[提示された文章]
2014/12/05

【3D設計モデル】「ザハ・ハディド」展、協力の真意を聞く ダッソー・システムズ

東京都新宿区の東京オペラシティアートギャラリーで「ザハ・ハディド」展が開かれている。ザハ氏の設計した建築のスケッチや模型が数多く展示される中で、ひときわ目を引くのは立体ディスプレーで表示された北京の複合施設「Galaxy SOHO」の映像展示だ。来場者は専用眼鏡を掛けることで、臨場感を持ってザハ建築を体感できる。技術協力したダッソー・システムズ執行役員3DSバリューソリューション事業部の手塚成道氏=写真=に参加の狙いと将来の戦略を聞いた。

 同社の3次元CADソフト「CATIA」は曲面の多い建築や競技場といったデータ量の多い建築の設計に適しており、ザハ・ハディドやフランク・O・ゲーリーなどが使用している。今回展示された「Galaxy SOHO」の映像も「CATIA」の設計データをそのまま使用している。

相対姿勢推定データ
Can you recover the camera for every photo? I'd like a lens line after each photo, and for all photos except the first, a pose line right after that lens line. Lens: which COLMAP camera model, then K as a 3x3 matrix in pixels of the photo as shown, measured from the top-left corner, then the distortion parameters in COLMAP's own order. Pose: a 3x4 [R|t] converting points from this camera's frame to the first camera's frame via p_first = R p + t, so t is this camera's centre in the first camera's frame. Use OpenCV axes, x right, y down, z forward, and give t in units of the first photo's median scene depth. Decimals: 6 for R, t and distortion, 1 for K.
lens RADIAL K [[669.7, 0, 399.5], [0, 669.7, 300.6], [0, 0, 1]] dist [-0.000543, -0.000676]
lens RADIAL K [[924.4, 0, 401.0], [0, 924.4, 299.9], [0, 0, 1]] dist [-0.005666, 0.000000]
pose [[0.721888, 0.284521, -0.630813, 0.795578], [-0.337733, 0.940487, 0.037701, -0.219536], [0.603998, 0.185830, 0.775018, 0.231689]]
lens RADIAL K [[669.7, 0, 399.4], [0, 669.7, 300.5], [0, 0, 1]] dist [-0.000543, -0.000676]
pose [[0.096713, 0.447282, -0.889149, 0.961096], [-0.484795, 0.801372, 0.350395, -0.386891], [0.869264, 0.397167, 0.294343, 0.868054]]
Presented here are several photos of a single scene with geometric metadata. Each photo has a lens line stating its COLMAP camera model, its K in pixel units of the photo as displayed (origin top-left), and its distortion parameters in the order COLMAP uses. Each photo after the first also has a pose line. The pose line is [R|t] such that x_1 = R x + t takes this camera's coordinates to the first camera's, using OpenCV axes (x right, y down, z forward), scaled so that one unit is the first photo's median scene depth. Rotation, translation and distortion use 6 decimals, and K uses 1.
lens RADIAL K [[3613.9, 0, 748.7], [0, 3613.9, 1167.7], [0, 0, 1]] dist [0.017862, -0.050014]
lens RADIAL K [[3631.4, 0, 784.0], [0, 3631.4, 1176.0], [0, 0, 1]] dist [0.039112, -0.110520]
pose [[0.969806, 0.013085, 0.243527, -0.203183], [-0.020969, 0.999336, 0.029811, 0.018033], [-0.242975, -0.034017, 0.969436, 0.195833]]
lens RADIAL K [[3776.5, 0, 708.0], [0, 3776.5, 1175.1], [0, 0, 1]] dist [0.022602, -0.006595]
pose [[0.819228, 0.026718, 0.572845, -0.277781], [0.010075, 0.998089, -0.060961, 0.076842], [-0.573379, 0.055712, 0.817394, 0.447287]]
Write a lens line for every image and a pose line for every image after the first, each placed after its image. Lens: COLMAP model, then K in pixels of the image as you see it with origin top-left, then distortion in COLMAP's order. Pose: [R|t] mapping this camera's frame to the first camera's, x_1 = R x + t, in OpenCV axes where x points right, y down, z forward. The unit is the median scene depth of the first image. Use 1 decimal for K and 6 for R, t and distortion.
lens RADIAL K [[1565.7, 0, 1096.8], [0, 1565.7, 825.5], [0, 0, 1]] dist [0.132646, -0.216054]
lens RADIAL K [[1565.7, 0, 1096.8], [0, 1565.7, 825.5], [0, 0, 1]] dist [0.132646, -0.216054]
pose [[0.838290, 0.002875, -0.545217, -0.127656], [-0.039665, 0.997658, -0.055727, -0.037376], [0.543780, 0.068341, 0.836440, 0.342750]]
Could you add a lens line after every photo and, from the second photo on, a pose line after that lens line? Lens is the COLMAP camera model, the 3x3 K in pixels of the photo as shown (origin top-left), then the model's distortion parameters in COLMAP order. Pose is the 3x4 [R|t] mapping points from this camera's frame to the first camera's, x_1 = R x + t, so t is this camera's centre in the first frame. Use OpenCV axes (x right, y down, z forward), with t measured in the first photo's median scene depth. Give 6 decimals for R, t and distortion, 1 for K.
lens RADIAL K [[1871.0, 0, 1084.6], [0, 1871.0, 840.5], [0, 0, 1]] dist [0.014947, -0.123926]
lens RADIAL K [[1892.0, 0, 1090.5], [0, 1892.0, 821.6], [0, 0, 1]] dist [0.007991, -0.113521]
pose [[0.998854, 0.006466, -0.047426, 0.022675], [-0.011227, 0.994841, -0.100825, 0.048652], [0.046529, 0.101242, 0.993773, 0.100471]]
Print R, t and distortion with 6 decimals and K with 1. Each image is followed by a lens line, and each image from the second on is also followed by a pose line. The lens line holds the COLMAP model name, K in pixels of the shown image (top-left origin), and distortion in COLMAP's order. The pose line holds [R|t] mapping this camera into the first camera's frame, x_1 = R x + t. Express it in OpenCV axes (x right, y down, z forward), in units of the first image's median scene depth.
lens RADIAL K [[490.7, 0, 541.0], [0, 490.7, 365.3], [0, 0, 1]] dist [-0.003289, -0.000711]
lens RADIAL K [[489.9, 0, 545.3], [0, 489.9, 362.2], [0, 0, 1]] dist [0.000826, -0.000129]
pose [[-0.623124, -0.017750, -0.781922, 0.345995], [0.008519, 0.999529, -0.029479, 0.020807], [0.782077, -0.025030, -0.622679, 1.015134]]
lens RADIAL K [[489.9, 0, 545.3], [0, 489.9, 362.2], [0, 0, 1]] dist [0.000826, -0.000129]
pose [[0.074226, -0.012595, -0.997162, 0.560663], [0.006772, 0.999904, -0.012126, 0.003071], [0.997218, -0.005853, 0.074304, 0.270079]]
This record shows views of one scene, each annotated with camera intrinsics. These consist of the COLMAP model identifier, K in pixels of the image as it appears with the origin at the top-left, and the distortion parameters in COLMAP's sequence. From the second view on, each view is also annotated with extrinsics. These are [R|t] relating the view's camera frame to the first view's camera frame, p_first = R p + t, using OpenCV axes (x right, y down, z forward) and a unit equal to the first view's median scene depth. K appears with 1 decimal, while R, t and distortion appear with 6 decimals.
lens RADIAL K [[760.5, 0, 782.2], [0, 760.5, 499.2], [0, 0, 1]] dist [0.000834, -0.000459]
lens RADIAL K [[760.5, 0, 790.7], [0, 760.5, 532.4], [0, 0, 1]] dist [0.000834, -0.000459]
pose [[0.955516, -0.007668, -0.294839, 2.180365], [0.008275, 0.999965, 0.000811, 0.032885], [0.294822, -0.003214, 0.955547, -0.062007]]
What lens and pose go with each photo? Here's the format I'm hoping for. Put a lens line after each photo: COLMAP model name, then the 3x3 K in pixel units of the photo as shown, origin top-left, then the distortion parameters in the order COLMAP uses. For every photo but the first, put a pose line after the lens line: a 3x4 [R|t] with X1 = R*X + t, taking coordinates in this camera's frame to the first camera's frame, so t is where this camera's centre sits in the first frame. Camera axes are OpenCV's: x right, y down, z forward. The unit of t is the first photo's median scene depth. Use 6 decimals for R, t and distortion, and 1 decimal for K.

[課題の指示] 「ザハ・ハディド」展についての記事を、全文一字も変えずに引用してください。

[完成した課題]
2014/12/05

【3D設計モデル】「ザハ・ハディド」展、協力の真意を聞く ダッソー・システムズ

東京都新宿区の東京オペラシティアートギャラリーで「ザハ・ハディド」展が開かれている。ザハ氏の設計した建築のスケッチや模型が数多く展示される中で、ひときわ目を引くのは立体ディスプレーで表示された北京の複合施設「Galaxy SOHO」の映像展示だ。来場者は専用眼鏡を掛けることで、臨場感を持ってザハ建築を体感できる。技術協力したダッソー・システムズ執行役員3DSバリューソリューション事業部の手塚成道氏=写真=に参加の狙いと将来の戦略を聞いた。

 同社の3次元CADソフト「CATIA」は曲面の多い建築や競技場といったデータ量の多い建築の設計に適しており、ザハ・ハディドやフランク・O・ゲーリーなどが使用している。今回展示された「Galaxy SOHO」の映像も「CATIA」の設計データをそのまま使用している。